Bambang memastikan, Omnibus Law berpihak pada rakyat untuk mewujudkan keadilan dan kesejahteraan. RUU Cipta Kerja LHK ini, kata Bambang, merupakan salah satu bentuk kehadiran negara untuk menyederhanakan regulasi agar rakyat sekitar hutan bisa lebih sejahtera, sekaligus memberikan kepastian penegakan hukum lingkungan tetap berada pada koridor yang tepat.
“Tidak hanya swasta yang mendapatkan usaha. Rakyat juga diberi hak untuk mengelola hutan sosial. Sampai saat ini, sudah ada 4 juta Ha yang sudah di kelola masyarakat dari target 12,7 juta Ha,” ungkap Bambang.
Ekonomi Kreatif
KLHK juga mencatat, saat ini ada 25.000 desa di seluruh Indonesia, yang masyarakatnya bergantung hidupnya di kawasan hutan.
Karena itu, masyarakat harus diberi kepastian hukum dan berusaha, sehingga ekonomi kreatif bisa bergerak mensejahterakan rakyat.
Sehingga hutan tetap lestari karena ada kendali kepastian penegakan hukum lingkungan hidup.
Pasalnya, selama ini, kasus hukum hanya menyasar petani kecil. Banyak usaha masyarakat di sekitar hutan tidak dapat dijalankan karena takut dihukum.

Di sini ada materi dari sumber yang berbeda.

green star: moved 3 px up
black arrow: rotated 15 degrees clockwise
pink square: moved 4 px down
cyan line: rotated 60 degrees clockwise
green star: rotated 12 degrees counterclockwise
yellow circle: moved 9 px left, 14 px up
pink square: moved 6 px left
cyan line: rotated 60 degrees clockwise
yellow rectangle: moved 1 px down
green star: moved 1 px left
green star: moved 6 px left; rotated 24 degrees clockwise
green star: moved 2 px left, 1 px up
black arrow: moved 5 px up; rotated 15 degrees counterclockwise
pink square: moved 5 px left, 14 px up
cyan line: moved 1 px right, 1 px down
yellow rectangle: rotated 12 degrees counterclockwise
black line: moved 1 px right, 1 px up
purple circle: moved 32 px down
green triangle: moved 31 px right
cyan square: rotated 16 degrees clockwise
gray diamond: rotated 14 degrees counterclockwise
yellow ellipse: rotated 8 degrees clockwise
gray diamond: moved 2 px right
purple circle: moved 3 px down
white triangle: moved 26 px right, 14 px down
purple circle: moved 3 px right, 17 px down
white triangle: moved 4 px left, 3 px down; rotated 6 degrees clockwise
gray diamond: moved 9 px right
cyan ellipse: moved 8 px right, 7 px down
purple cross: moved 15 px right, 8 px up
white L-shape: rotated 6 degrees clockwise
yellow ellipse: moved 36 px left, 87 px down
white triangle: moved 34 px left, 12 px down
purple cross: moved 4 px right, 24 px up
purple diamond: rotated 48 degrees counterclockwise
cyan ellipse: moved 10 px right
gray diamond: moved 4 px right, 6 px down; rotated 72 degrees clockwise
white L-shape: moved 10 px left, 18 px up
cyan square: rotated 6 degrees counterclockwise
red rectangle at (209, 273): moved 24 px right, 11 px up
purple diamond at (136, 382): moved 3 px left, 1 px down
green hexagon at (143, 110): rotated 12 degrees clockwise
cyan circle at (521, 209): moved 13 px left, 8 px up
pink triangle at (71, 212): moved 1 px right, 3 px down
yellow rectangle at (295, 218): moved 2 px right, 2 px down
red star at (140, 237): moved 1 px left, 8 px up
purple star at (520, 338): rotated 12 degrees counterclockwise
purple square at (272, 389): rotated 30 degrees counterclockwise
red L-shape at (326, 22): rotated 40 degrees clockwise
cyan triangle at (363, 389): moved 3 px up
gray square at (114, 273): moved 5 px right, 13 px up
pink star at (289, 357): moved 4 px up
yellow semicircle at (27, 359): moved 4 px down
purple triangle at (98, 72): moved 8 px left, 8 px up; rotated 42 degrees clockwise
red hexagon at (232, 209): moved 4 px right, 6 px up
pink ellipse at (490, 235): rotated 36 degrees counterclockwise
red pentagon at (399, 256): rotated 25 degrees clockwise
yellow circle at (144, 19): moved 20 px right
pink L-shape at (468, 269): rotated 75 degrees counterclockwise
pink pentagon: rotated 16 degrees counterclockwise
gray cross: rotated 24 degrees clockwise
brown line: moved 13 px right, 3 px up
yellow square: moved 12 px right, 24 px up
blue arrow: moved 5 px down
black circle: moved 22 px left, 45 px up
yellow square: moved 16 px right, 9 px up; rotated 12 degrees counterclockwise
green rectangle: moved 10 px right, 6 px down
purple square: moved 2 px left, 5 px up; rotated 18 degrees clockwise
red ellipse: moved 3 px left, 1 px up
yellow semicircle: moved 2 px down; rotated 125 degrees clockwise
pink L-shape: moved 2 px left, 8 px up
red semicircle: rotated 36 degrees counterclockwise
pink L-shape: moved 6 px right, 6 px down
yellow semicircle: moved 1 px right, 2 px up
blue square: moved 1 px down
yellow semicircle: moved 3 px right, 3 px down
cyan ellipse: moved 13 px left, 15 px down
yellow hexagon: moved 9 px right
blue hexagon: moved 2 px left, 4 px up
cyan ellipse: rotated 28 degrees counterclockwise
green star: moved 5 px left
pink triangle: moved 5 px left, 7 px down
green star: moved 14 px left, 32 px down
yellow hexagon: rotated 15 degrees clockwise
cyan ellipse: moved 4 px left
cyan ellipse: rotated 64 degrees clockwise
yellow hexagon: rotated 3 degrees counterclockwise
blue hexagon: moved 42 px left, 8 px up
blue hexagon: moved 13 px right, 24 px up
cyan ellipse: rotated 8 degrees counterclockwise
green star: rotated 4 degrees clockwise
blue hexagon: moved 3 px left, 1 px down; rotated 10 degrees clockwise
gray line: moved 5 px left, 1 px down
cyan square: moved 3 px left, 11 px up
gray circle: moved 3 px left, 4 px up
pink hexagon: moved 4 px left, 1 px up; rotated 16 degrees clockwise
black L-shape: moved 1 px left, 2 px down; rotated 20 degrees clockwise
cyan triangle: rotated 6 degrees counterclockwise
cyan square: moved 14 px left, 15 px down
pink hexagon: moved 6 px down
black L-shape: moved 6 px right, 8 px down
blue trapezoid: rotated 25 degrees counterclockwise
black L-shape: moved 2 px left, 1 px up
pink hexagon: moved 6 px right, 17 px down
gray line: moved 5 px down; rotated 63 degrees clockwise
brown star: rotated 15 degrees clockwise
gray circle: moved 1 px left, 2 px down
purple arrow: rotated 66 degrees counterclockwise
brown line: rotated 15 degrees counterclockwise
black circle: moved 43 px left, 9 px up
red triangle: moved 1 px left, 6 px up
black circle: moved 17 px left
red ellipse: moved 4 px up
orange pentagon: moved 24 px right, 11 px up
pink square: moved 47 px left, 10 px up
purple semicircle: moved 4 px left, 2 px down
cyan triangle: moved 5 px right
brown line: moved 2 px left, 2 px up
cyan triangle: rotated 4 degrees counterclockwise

“Disinilah Omnibus Law hadir untuk memberikan keadilan bagi rakyat dalam berusaha di kawasan hutan. Dan kasus di Taman Nasional Tesso Nilo bisa diselesaikan dengan RUU ini,” tegasnya.
Bambang juga menjelaskan, latar belakang dibuatnya Omnibus Law Cipta Kerja karena selama ini terjadi tumpang tindih aturan yang berdampak pada melambatnya laju investasi.
Totalnya, ada 43.604 peraturan, mulai dari tingkat pusat sampai daerah. Regulasi ini dinilai menghambat investasi.Belum lagi, peringkat daya saing dan kemudahan berusaha juga masih tertinggal dari negara tetangga di ASEAN.
“Goal yang ingin kita capai adalah hadirnya investasi berkualitas , terciptanya lapangan kerja dan kesejahteraan pekerja berkelanjutan dan pemberdayaan UMKM serta koperasi.
Nantinya, Indonesia bisa mampu keluar dari jebakan negara berpendapatan menengah dan PDB mencapai 7,4 triliun dolar AS,” tegas Bambang.